Task A | Check each statement against the report on Tony Lewis's death. For each, answer yes or no and quote the deciding words of the report. (i) Lewis died at the age of 78. (ii) The ICC officially adopted the Duckworth-Lewis method in 1997. (iii) Steven Stern became custodian of the method in 2014.
Task B | Carry on the report on Tony Lewis's death, starting after its final sentence.

Passage provided |

Lewis, one of the men behind the DLS method used in weather-affected limited-overs cricket matches, passed away on Thursday at the age of 78.

SNS | New Delhi |

The International Cricket Council condoled the demise of Tony Lewis, the co-developer of the Duckworth-Lewis-Stern (DLS) method.

Lewis, one of the men behind the DLS method used in weather-affected limited-overs cricket matches, passed away on Thursday at the age of 78.

“Tony’s contribution to cricket is huge. The present day system of resetting targets in international cricket is based on the one developed by him and Frank more than two decades ago,” said ICC General Manager Geoff Allardice in a statement on ICC’s website.

“His contribution to the game of cricket will be remembered for years to come and we send our condolences to his family and friends,” he added.

Tony with fellow mathematician Frank Duckworth had developed the Duckworth-Lewis method which was introduced in 1997 and adopted officially by the ICC (International Cricket Council) in 1999. However, the name was later renamed to Duckworth-Lewis-Stern Method after Steven Stern became the custodian of the method in 2014.

Collected material |

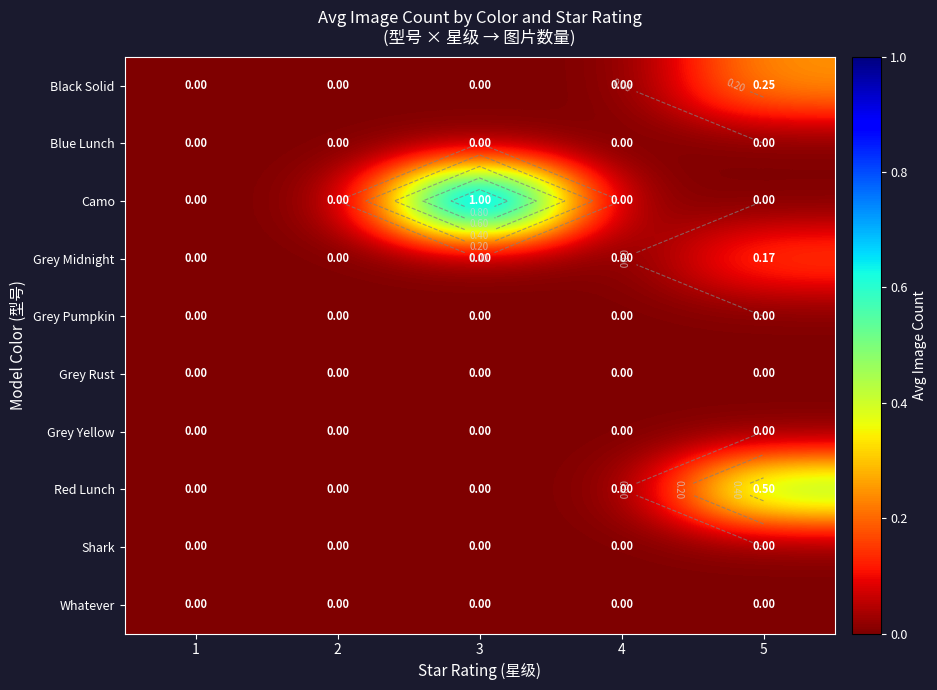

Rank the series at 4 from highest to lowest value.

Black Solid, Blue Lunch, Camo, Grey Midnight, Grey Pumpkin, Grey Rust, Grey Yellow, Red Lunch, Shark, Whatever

Answer box A |
(i) Yes: "passed away on Thursday at the age of 78."
(ii) No: "introduced in 1997 and adopted officially by the ICC (International Cricket Council) in 1999."
(iii) Yes: "after Steven Stern became the custodian of the method in 2014."

Answer box B |
The mathematical formula continues to be used in rain-reduced limited overs cricket games across the globe.

The big difference between Duckworth-Lewis and previous methods was that it gave credit to sides defending a target for taking wickets as well as chasing sides for scoring runs. Significantly, this meant the target could be adjusted proportionately in the event of more than one stoppage.

An enduring criticism of the system is that it is difficult to understand without having access to a chart that shows where teams need to be over by over, for however many wickets they have lost. But the sight of a D/L target soon became a familiar feature on cricket scoreboards around the world.